━━ Data shown

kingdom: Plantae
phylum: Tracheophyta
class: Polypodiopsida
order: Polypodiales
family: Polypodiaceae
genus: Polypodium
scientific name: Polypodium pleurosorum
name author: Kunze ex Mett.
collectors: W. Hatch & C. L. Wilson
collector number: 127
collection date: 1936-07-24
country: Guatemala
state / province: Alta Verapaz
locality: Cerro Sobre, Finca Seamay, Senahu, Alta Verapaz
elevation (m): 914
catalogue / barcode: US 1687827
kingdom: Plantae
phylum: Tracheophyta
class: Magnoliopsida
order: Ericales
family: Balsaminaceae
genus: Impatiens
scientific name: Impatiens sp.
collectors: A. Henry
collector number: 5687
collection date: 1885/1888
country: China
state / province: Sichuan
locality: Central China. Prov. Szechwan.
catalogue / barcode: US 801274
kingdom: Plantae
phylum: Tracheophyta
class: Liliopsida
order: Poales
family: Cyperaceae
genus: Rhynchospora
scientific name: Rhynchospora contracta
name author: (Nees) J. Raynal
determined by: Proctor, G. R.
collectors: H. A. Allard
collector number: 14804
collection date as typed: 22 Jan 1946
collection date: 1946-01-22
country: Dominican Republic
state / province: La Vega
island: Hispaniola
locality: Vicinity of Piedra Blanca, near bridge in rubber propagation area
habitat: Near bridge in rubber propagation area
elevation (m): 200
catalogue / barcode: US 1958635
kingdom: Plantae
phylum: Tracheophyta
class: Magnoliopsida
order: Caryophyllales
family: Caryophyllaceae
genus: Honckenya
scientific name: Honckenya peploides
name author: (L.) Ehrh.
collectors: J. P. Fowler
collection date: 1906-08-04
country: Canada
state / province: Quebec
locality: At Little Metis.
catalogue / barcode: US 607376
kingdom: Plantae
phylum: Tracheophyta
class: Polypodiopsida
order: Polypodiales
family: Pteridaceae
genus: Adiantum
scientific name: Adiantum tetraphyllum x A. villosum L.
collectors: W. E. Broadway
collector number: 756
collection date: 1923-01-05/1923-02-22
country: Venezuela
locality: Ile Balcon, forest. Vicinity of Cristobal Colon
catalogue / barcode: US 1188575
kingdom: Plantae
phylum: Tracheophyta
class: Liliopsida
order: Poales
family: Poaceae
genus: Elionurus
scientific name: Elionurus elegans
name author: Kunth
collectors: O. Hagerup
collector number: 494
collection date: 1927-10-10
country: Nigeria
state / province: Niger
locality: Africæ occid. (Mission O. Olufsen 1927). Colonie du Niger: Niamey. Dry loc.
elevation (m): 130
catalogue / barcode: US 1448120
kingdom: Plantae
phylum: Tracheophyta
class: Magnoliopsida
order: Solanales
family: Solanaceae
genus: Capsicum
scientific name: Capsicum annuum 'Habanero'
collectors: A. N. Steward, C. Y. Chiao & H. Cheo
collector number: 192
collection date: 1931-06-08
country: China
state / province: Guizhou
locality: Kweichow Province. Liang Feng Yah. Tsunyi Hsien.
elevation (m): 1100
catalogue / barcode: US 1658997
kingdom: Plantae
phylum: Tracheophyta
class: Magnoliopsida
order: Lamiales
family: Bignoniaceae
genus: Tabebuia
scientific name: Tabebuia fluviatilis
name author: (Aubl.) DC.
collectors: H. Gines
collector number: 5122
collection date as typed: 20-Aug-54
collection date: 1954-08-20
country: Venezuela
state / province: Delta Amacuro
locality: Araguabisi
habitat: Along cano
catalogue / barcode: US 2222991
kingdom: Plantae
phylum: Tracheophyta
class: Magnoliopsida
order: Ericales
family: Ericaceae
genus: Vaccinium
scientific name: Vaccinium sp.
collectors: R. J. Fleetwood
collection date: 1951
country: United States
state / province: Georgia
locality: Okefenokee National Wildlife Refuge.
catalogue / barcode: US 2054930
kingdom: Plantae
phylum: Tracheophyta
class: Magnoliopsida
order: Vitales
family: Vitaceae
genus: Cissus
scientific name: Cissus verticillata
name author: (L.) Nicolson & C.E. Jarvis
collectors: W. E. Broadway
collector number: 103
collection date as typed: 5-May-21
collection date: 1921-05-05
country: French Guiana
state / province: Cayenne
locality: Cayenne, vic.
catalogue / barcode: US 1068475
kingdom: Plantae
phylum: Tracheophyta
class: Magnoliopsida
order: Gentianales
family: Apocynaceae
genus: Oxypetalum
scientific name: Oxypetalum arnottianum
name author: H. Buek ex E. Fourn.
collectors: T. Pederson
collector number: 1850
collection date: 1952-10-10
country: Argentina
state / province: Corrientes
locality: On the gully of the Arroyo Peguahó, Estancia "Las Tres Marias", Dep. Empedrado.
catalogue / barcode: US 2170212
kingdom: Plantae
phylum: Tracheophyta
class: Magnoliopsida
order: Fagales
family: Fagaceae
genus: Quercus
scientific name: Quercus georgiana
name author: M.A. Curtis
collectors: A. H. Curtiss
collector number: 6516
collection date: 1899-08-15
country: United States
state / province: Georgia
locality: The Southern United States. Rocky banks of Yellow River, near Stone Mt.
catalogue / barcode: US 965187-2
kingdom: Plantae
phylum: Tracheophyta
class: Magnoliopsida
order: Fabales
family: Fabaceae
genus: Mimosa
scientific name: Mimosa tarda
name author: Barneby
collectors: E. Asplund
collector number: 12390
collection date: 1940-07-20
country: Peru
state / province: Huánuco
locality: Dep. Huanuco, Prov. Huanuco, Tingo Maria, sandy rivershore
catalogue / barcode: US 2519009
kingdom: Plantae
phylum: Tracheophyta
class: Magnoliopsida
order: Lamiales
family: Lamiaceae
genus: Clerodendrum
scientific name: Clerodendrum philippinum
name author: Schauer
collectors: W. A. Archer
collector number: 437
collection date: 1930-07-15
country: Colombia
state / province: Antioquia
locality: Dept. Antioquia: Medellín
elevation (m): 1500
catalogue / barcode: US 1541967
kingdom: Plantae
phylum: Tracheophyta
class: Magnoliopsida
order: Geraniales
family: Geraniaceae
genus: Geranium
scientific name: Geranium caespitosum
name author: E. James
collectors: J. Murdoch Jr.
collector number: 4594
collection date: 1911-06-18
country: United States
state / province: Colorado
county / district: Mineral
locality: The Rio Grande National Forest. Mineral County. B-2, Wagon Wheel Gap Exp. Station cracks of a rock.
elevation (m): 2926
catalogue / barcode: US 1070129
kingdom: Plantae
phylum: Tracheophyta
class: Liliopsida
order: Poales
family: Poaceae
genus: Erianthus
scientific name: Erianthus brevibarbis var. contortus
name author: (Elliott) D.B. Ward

━━━━

◆ **Objective**: Convert the material above, from its first line through the line containing "family: Cyperaceae", into a JSON list of strings with one string per line and no blank lines.

◆ **Task output**:
[
  "kingdom: Plantae",
  "phylum: Tracheophyta",
  "class: Polypodiopsida",
  "order: Polypodiales",
  "family: Polypodiaceae",
  "genus: Polypodium",
  "scientific name: Polypodium pleurosorum",
  "name author: Kunze ex Mett.",
  "collectors: W. Hatch & C. L. Wilson",
  "collector number: 127",
  "collection date: 1936-07-24",
  "country: Guatemala",
  "state / province: Alta Verapaz",
  "locality: Cerro Sobre, Finca Seamay, Senahu, Alta Verapaz",
  "elevation (m): 914",
  "catalogue / barcode: US 1687827",
  "kingdom: Plantae",
  "phylum: Tracheophyta",
  "class: Magnoliopsida",
  "order: Ericales",
  "family: Balsaminaceae",
  "genus: Impatiens",
  "scientific name: Impatiens sp.",
  "collectors: A. Henry",
  "collector number: 5687",
  "collection date: 1885/1888",
  "country: China",
  "state / province: Sichuan",
  "locality: Central China. Prov. Szechwan.",
  "catalogue / barcode: US 801274",
  "kingdom: Plantae",
  "phylum: Tracheophyta",
  "class: Liliopsida",
  "order: Poales",
  "family: Cyperaceae"
]